Here's another: Voters elect someone else in 2008, choosing to finally put behind them the Clintons' soap opera marriage, the corruption that started with renting out the Lincoln Bedroom in the first months of the administration and ended with selling pardons on their way out the door. In that second scenario, the Clinton administration might be seen as long on self-congratulation and short on accomplishment -- one that failed to get universal health care or the Kyoto climate accords, and dithered as Al-Qaeda planned 9/11.
With the stakes for his legacy that high, the obvious source of Bill's frustration, then, became the Democratic senator who stood between him and the first scenario, the only candidate with any realistic chance of defeating Hillary. His desperation was understandable. And it showed whenever he talked about Barack Obama.
After Obama won the South Carolina primary, Bill Clinton said dismissively that Jesse Jackson had won there, too, essentially implying, that, oh, it was some kind of black thing. Then, when his racial sensitivity was questioned, Clinton claimed incongruously that the Obama campaign had "played the race card on me." Weeks later, Clinton termed Obama's oft-cited (and well-documented) assertion that he was the only major candidate to oppose the Iraq invasion as "the biggest fairy tale I've ever seen." And as the campaign wound down, Clinton complained, weirdly, that "they" (Obama?
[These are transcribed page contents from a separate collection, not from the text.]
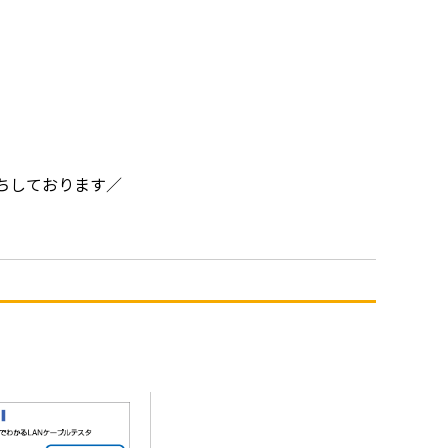
ちしております／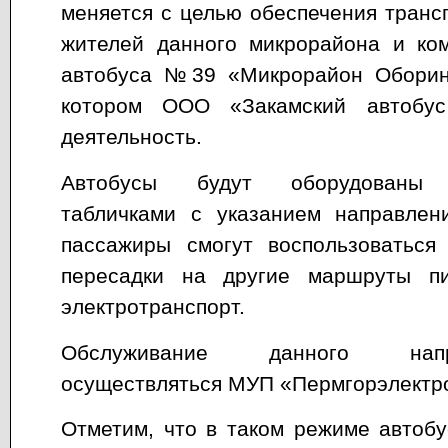
меняется с целью обеспечения транс
жителей данного микрорайона и ко
автобуса №39 «Микрорайон Оборин
котором ООО «Закамский автобу
деятельность.
Автобусы будут оборудованы 
табличками с указанием направлен
пассажиры смогут воспользоваться
пересадки на другие маршруты пи
электротранспорт.
Обслуживание данного нап
осуществляться МУП «Пермгорэлектр
Отметим, что в таком режиме авто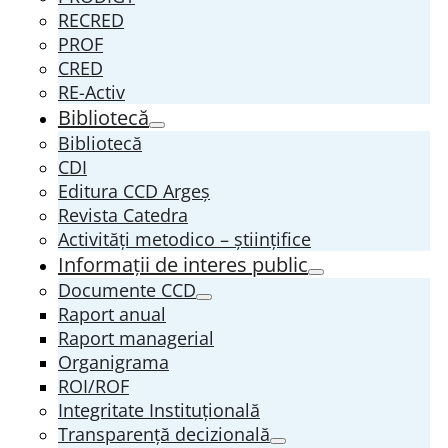
RECRED
PROF
CRED
RE-Activ
Bibliotecă
Bibliotecă
CDI
Editura CCD Argeş
Revista Catedra
Activități metodico – științifice
Informații de interes public
Documente CCD
Raport anual
Raport managerial
Organigrama
ROI/ROF
Integritate Instituțională
Transparenţă decizională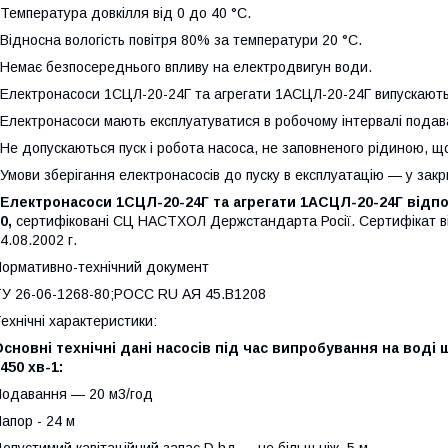
емпература довкілля від 0 до 40 °C.
ідносна вологість повітря 80% за температури 20 °C.
емає безпосереднього впливу на електродвигун води.
лектронасоси 1СЦЛ-20-24Г та агрегати 1АСЦЛ-20-24Г випускають
лектронасоси мають експлуатуватися в робочому інтервалі подав
е допускаються пуск і робота насоса, не заповненого рідиною, щ
мови зберігання електронасосів до пуску в експлуатацію — у закр
Електронасоси 1СЦЛ-20-24Г та агрегати 1АСЦЛ-20-24Г відпо
0,
сертифіковані СЦ НАСТХОЛ Держстандарта Росії. Сертифікат ві
4.08.2002 г.
ормативно-технічний документ
У 26-06-1268-80;РОСС RU АЯ 45.В1208
ехнічні характеристики:
сновні технічні дані насосів під час випробування на воді 
450 хв-1:
Подавання — 20 м3/год
Напор - 24 м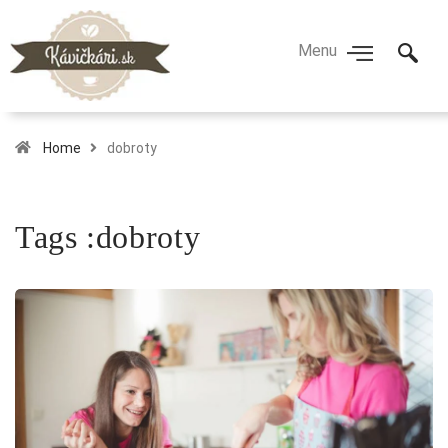
Home
dobroty
Tags :dobroty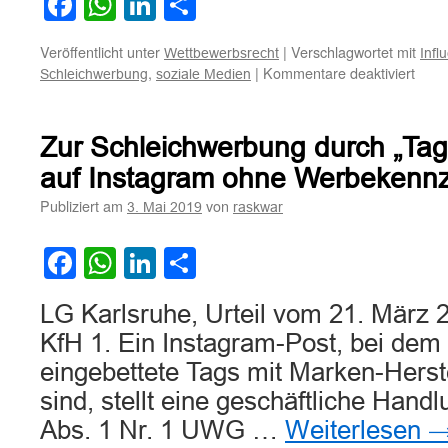
Facebook
WhatsApp
LinkedIn
Teilen
Veröffentlicht unter
|
Verschlagwortet mit
Wettbewerbsrecht
Infl
für
,
|
Kommentare deaktiviert
Schleichwerbung
soziale Medien
Zum
Wett
im
Zur Schleichwerbung durch „Tag
Inter
durc
auf Instagram ohne Werbekenn
Schl
Publiziert am
von
3. Mai 2019
raskwar
eines
Fitne
in
Facebook
WhatsApp
LinkedIn
Teilen
sozia
Medi
LG Karlsruhe, Urteil vom 21. März 
KfH 1. Ein Instagram-Post, bei dem 
eingebettete Tags mit Marken-Herstel
sind, stellt eine geschäftliche Hand
Abs. 1 Nr. 1 UWG …
Weiterlesen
The media?) were engaged in some massive "cover-up" to hide public opinion surveys demonstrating Hillary's potential strength in a general election campaign.
"We had to figure out how to deal with a former president who was just lying, engaging in bald-faced lies," Obama told Wolffe. When the author asked if Bill Clinton had gotten into his head, Obama replied, "Yes, but I got into his."
True enough, and, according to Wolffe, that consideration entered into Obama's thinking when it came to choosing a running mate. Obama instructed his aides to consider Hillary -- if and only if they thought she'd help the ticket win in November. "But," Obama added, "I'm concerned about Bill Clinton being a loose cannon."
That seems an odd choice of words, considering whom Obama settled on: Blooper-prone Joe Biden. And considering her foreign policy gaffes during the campaign, Hillary Clinton's selection as Secretary of State seemed equally unlikely. But then, there was a political consideration here, too. In choosing her, Obama simultaneously moved Hillary inside the Obama tent and moved her out of the running for a Senate leadership post.
As Wolffe writes: Obama's aides believed that many Senate Democrats thought Clinton had extended her presidential campaign far beyond the point where she had lost the election. Her negative advertising wasted Democratic money, threatened to undermine the party's nominee and suggested that she was disloyal to the party. They were unwilling to offer the junior New York senator a position ahead of her lowly rank, and she stood little chance of becoming majority leader. "There was a lot of encouragement from inside the Senate to get her into this job," said one senior Obama aide. "They wanted her out of there..."
If this is true, then Senate Democrats got their wish. Although anyone who thinks he's heard the last of Bill or Hillary Clinton, doesn't know them very well.